Já o Méliuz gastou R$ 24,9 milhões com serviços de terceiros, alta de 909% em relação a 2020. “Esse aumento é principalmente reflexo das despesas extraordinárias no valor de R$ 9,8 milhões, referentes às seis aquisições realizadas ao longo do ano”, afirma a empresa. O custo de pessoal também entra na conta depois de saltar de R$ 18,4 mi em 2020 para R$ 67 mi em 2021,  264% a mais.

Na mesma linha, o GetNinjas divulgou que as despesas gerais e administrativas aumentaram 95% e 128% no trimestre e ano, respectivamente, refletindo em parte o aumento no quadro de colaboradores de 136 no final de 2020 para 237 em dezembro do ano seguinte.

Choque de realidade

O CEO do GetNinjas, Eduardo L'Hotellier, acredita que o mercado deu um recado “muito duro” às empresas de tecnologia, considerando o desempenho dos papéis na B3 nos últimos meses. “O momento é de fazer as contas para ajustar a estratégia de crescimento e atender às expectativas dos investidores', disse em entrevista ao Broadcast'. O executivo destacou que a escalada dos juros e inflação têm penalizado os nomes do segmento.

As empresas techs vivem agora um choque de realidade, avalia o sócio da Levante Ideias de Investimento, Enrico Cozzolino. "Na época de seus IPOs, elas projetaram modelos de negócios em mundo diferente. Agora, precisam gastar muito mais para receitar o que foi prometido”, afirma. Para ele, o cenário do mundo ideal não se confirmou à medida que a situação macroeconômica piorou, levando à migração de capital para outros setores.

De olho nesse cenário, os planos do Méliuz para 2022 incluem manter a disciplina na alocação de capital, preservando a liquidez e atuando em novas contratação de forma mais pontual. "Estamos em um ciclo de evolução. O ano passado foi muito importante, porque o que tivemos de gastos foi para ampliar nossa base de clientes e o engajamento ", afirmou o diretor de relações com investidores e CFO, Luciano Valle, em entrevista ao Broadcast.

No caso do Enjoei, o foco para este ano é gestão de custos, nível de serviço, tracking 2.0 e inovação nos modelos logísticos.
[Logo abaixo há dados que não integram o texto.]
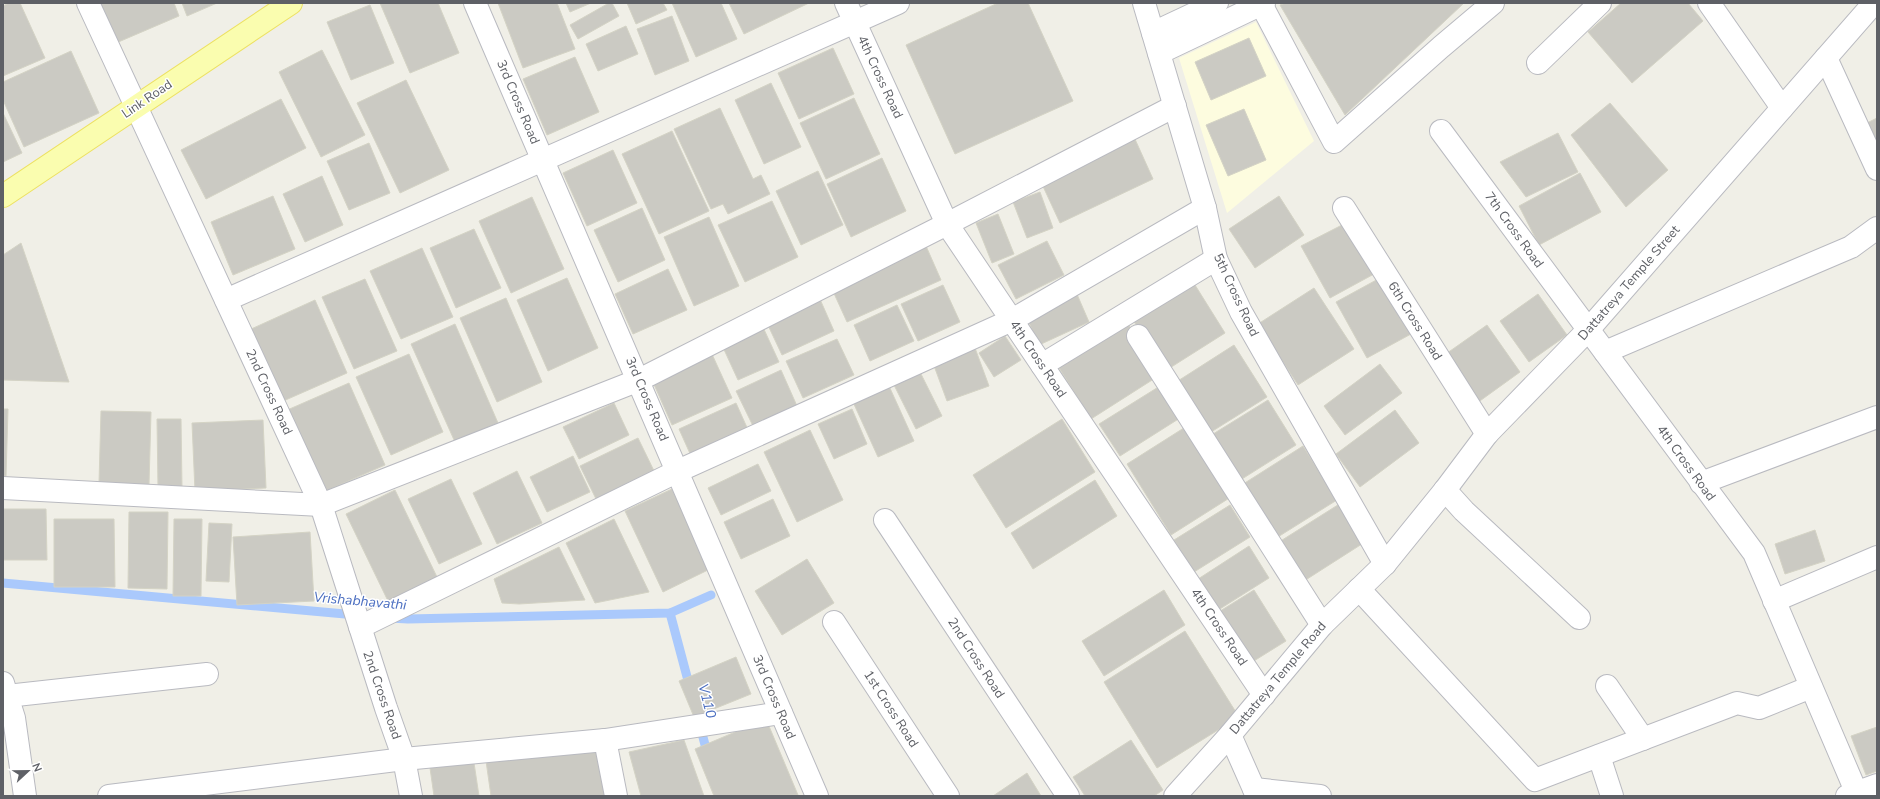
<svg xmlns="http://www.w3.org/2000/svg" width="1880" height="799" viewBox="0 0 1880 799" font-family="'Nunito Sans',sans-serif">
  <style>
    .commercial { fill: #fdfcdf }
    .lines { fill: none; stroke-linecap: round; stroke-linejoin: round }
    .stream { stroke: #aac9fc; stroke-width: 9 }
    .building { fill: #cbcac3; stroke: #d4d3c5 }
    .minor-casing { stroke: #b9bac0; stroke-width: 24 }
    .major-casing { stroke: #ede162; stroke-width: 24 }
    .minor { stroke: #fff; stroke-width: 22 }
    .major { stroke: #fafdaf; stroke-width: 22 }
    .labels { text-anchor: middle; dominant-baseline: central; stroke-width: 3; stroke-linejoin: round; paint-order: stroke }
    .street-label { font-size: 13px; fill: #5e6066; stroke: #fff }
    .water-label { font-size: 14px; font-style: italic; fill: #4c6fc1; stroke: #fff }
  </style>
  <rect width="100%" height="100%" fill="#f0efe7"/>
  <path class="commercial" d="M1256 22 1314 141 1227 213 1179 58Z"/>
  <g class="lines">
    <g class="stream">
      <path d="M3 583 356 615"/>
      <path d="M670 613 690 688"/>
      <path d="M390 618 408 619 670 613 711 595"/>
      <path d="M700 726 708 756"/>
    </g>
  </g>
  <g class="building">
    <path d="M9 3H20L45 58 3 76V6Z"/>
    <path d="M99 3H174L179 16 116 43Z"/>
    <path d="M182 3H217L187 16Z"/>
    <path d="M380 3H438L459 53 410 73Z"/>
    <path d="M498 3H557L575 49 523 68Z"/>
    <path d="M566 3H591L570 12Z"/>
    <path d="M609 3H612L619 16 578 39 570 25Z"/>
    <path d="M627 3H663L667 10 636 24Z"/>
    <path d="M672 3H721L737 39 696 57Z"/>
    <path d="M729 3H809L744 34Z"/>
    <path d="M998 3H1028L1073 101 955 154 906 45Z"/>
    <path d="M1286 3H1464L1345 115 1280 5Z"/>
    <path d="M1621 3H1688L1703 21 1632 83 1588 32Z"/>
    <path d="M370 5 394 63 351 80 327 22Z"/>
    <path d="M672 16 689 61 655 75 637 29Z"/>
    <path d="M626 26 638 54 598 71 586 44Z"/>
    <path d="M1249 38 1266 76 1211 100 1195 62Z"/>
    <path d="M833 48 854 94 799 119 778 73Z"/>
    <path d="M322 50 365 135 321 157 279 72Z"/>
    <path d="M71 51 99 113 24 147 3 100V82Z"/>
    <path d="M575 57 599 112 547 135 523 79Z"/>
    <path d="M406 80 449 170 400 193 357 103Z"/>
    <path d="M771 83 801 147 764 164 735 100Z"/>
    <path d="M854 98 880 154 826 179 800 123Z"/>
    <path d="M281 99 306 148 206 199 181 150Z"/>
    <path d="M1610 103 1668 170 1626 207 1571 135Z"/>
    <path d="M720 108 753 179 761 175 770 194 728 214 723 204 711 209 674 129Z"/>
    <path d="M1244 109 1266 160 1228 176 1206 125Z"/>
    <path d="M3 113 22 153 3 162Z"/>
    <path d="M1877 118V145L1867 123Z"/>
    <path d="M672 131 709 211 659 234 622 154Z"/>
    <path d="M1558 133 1578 172 1526 197 1500 162Z"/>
    <path d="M1134 137 1153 179 1060 223 1041 182Z"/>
    <path d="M369 143 390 193 349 210 327 161Z"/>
    <path d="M613 150 637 203 587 226 563 173Z"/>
    <path d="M882 158 906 211 851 237 827 184Z"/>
    <path d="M818 171 843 225 801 245 776 191Z"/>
    <path d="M1580 173 1601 212 1539 245 1519 206Z"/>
    <path d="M322 176 343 225 305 242 283 194Z"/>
    <path d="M1040 192 1053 228 1027 238 1013 202Z"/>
    <path d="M273 196 295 249 233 275 211 222Z"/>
    <path d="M1279 196 1304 235 1255 268 1229 229Z"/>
    <path d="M532 197 564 269 511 293 479 221Z"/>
    <path d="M772 201 798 257 745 282 718 225Z"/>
    <path d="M642 208 665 260 618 282 594 230Z"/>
    <path d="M998 214 1014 254 992 263 976 223Z"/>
    <path d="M709 217 739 286 694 306 664 237Z"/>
    <path d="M1344 224 1374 274 1330 298 1301 246Z"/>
    <path d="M474 229 501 288 456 308 430 248Z"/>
    <path d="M1047 241 1064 275 1016 299 998 265Z"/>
    <path d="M21 243 69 382 3 380V255Z"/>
    <path d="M926 246 941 280 847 322 832 289Z"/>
    <path d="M422 248 453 317 401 339 370 271Z"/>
    <path d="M668 269 687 310 633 334 615 294Z"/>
    <path d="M1190 277 1225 333 1165 371 1130 315Z"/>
    <path d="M567 278 598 348 548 371 517 300Z"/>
    <path d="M1380 278 1411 334 1367 358 1336 302Z"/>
    <path d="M365 279 397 351 354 369 322 297Z"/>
    <path d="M943 285 960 322 918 341 901 304Z"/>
    <path d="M1314 288 1354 349 1298 385 1258 324Z"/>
    <path d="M1076 292 1089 322 1039 345 1026 316Z"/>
    <path d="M1538 294 1567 335 1529 362 1500 321Z"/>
    <path d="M819 297 834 331 782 355 766 321Z"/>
    <path d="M506 298 542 382 497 402 460 318Z"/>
    <path d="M315 300 347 373 281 402 249 330Z"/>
    <path d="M897 305 914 341 870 361 854 325Z"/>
    <path d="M1125 319 1160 375 1091 419 1056 363Z"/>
    <path d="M455 324 498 423 455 442 411 344Z"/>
    <path d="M762 325 779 362 738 380 721 343Z"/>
    <path d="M1487 325 1520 372 1477 403 1443 356Z"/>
    <path d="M1005 336 1021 360 994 377 979 353Z"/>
    <path d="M837 339 854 375 803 398 786 361Z"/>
    <path d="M1234 345 1267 397 1203 437 1170 386Z"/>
    <path d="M975 348 989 386 947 401 933 363Z"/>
    <path d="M711 352 732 398 672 425 652 380Z"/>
    <path d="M409 354 443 432 391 455 356 377Z"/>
    <path d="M1380 364 1402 393 1345 435 1324 406Z"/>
    <path d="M781 370 797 406 753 426 736 391Z"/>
    <path d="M919 370 942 416 916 429 893 383Z"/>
    <path d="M349 383 385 465 321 493 285 411Z"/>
    <path d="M889 386 914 441 878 457 853 402Z"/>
    <path d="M1160 386 1180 418 1120 456 1099 424Z"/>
    <path d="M1268 400 1296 445 1234 484 1205 439Z"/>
    <path d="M614 403 629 435 579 459 563 427Z"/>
    <path d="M736 403 749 432 692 458 679 429Z"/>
    <path d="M3 409H8L6 476H3Z"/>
    <path d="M852 409 867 444 834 459 818 424Z"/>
    <path d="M1395 410 1419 443 1360 487 1336 454Z"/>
    <path d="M101 411 151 412 149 485 99 483Z"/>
    <path d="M157 419H181L182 488H158Z"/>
    <path d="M1062 419 1095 472 1006 528 973 475Z"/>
    <path d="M263 420 266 488 195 491 192 423Z"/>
    <path d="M1187 426 1231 497 1171 535 1127 464Z"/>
    <path d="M810 430 843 500 797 522 764 452Z"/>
    <path d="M638 438 656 475 598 503 580 466Z"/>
    <path d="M1303 446 1337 500 1273 540 1240 486Z"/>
    <path d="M573 456 590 492 547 512 530 477Z"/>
    <path d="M758 464 771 491 721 515 708 488Z"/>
    <path d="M517 471 542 523 497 544 473 493Z"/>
    <path d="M451 479 482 544 439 564 408 499Z"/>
    <path d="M1095 480 1117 516 1033 569 1011 533Z"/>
    <path d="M672 489 710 569 663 592 625 511Z"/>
    <path d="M395 490 437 577 388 601 346 514Z"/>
    <path d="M773 499 790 536 741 559 724 522Z"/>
    <path d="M1341 503 1365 542 1304 581 1279 542Z"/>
    <path d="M1230 505 1250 537 1194 572 1174 540Z"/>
    <path d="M3 509H46L47 560H3Z"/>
    <path d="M129 512H168L167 589 128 588Z"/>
    <path d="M54 519H114L115 587H54Z"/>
    <path d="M174 519H202L201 596H173Z"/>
    <path d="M614 519 649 592 595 603 566 543Z"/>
    <path d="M209 523 232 524 229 582 206 581Z"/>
    <path d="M1815 530 1825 561 1785 574 1775 544Z"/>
    <path d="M310 532 314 601 237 605 233 537Z"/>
    <path d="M1249 546 1269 578 1215 612 1195 581Z"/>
    <path d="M559 547 585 600 519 604 502 603 494 579Z"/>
    <path d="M807 559 834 603 782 635 755 591Z"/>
    <path d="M1164 590 1185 625 1104 676 1082 641Z"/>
    <path d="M1254 590 1286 641 1249 664 1217 613Z"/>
    <path d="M1185 631 1239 717 1157 768 1104 682Z"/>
    <path d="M736 657 751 694 694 717 679 681Z"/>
    <path d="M766 719 798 795 714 796 695 749Z"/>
    <path d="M1877 727V771L1866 775 1851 736Z"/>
    <path d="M684 740 704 796H641L629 752Z"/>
    <path d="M1131 740 1163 790 1154 796H1085L1073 777Z"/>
    <path d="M603 746 610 796H491L486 761Z"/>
    <path d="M474 763 479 796H434L430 768Z"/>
    <path d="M1027 773 1041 796H993Z"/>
  </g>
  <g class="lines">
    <g class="minor-casing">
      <g id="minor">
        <path d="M88 3 321 505 386 708 404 759 411 796"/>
        <path d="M475 3 817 796"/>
        <path d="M846 3 947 224 1264 695"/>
        <path d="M1144 3 1205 208 1216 259 1241 312 1385 564"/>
        <path d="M1709 3 1782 108"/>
        <path d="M1261 4 1334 142 1441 47 1493 3"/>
        <path d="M1153 33 1217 3"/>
        <path d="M1159 53 1264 3"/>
        <path d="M1826 58 1877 169"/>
        <path d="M1538 63 1600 3"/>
        <path d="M1441 131 1754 553 1858 796"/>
        <path d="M1344 208 1487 434"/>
        <path d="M226 300 898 3"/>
        <path d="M1138 336 1322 625"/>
        <path d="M1605 352 1851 247 1877 228"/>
        <path d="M1042 365 1216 259"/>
        <path d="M1701 483 1877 417"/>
        <path d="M3 488 321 505 639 380 947 224 1175 106"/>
        <path d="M1445 490 1464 511 1579 618"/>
        <path d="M885 520 1068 796"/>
        <path d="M1359 589 1535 780 1737 703 1759 708 1811 687"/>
        <path d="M1774 601 1877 557"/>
        <path d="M834 622 948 796"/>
        <path d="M360 627 678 471 1012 320 1205 208"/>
        <path d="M3 683 14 718 25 796"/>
        <path d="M1607 686 1643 739"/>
        <path d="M7 696 207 674"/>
        <path d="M1230 735 1257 796"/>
        <path d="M605 740 616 796"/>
        <path d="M1599 756 1612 796"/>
        <path d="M1254 789 1320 796"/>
        <path d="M109 796 404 759 605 740 781 713"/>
        <path d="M1175 796 1230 735 1322 625 1385 564 1445 490 1487 434 1588 330 1874 3"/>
        <path d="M1847 796 1877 785"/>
      </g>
    </g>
    <g class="major-casing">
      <path id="major" d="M3 196 291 3"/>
    </g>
    <use href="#minor" class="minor"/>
    <use href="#major" class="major"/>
  </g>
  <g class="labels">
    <g class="street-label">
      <text transform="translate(880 77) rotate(65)">4th Cross Road</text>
      <text transform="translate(147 99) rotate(-34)">Link Road</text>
      <text transform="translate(518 102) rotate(67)">3rd Cross Road</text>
      <text transform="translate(1514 230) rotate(54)">7th Cross Road</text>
      <text transform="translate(1629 283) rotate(-49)">Dattatreya Temple Street</text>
      <text transform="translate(1236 295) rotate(65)">5th Cross Road</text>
      <text transform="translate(1415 321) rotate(58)">6th Cross Road</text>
      <text transform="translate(1038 359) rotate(56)">4th Cross Road</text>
      <text transform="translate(269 392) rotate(65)">2nd Cross Road</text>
      <text transform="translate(647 399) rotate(67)">3rd Cross Road</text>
      <text transform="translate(1686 463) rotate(54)">4th Cross Road</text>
      <text transform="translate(1219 627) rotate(56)">4th Cross Road</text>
      <text transform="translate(976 658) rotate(57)">2nd Cross Road</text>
      <text transform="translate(1278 678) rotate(-50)">Dattatreya Temple Road</text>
      <text transform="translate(382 695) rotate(71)">2nd Cross Road</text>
      <text transform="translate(774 697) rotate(67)">3rd Cross Road</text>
      <text transform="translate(891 709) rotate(57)">1st Cross Road</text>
    </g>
    <g class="water-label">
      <text transform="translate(360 601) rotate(5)">Vrishabhavathi</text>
      <text transform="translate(707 701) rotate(75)">V110</text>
    </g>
  </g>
  <rect width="1880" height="799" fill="none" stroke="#5e6066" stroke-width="8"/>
  <g transform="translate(28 771) rotate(68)" stroke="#ffffff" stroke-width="3" paint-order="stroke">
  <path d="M0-3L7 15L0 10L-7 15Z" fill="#5e6066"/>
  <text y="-6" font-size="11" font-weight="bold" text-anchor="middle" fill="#5e6066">N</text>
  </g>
</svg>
Enquanto isso, a Locaweb, estima que neste ano as margens orgânicas devem seguir próximas aos níveis observados no terceiro e quarto trimestres de 2021. Mas projeta um início de recuperação das margens a partir dos últimos três meses de 2022, quando quando parte dos investimentos realizados em P&D (pesquisa e desenvolvimento) começa a ser diluído com alavancagem operacional do segmento.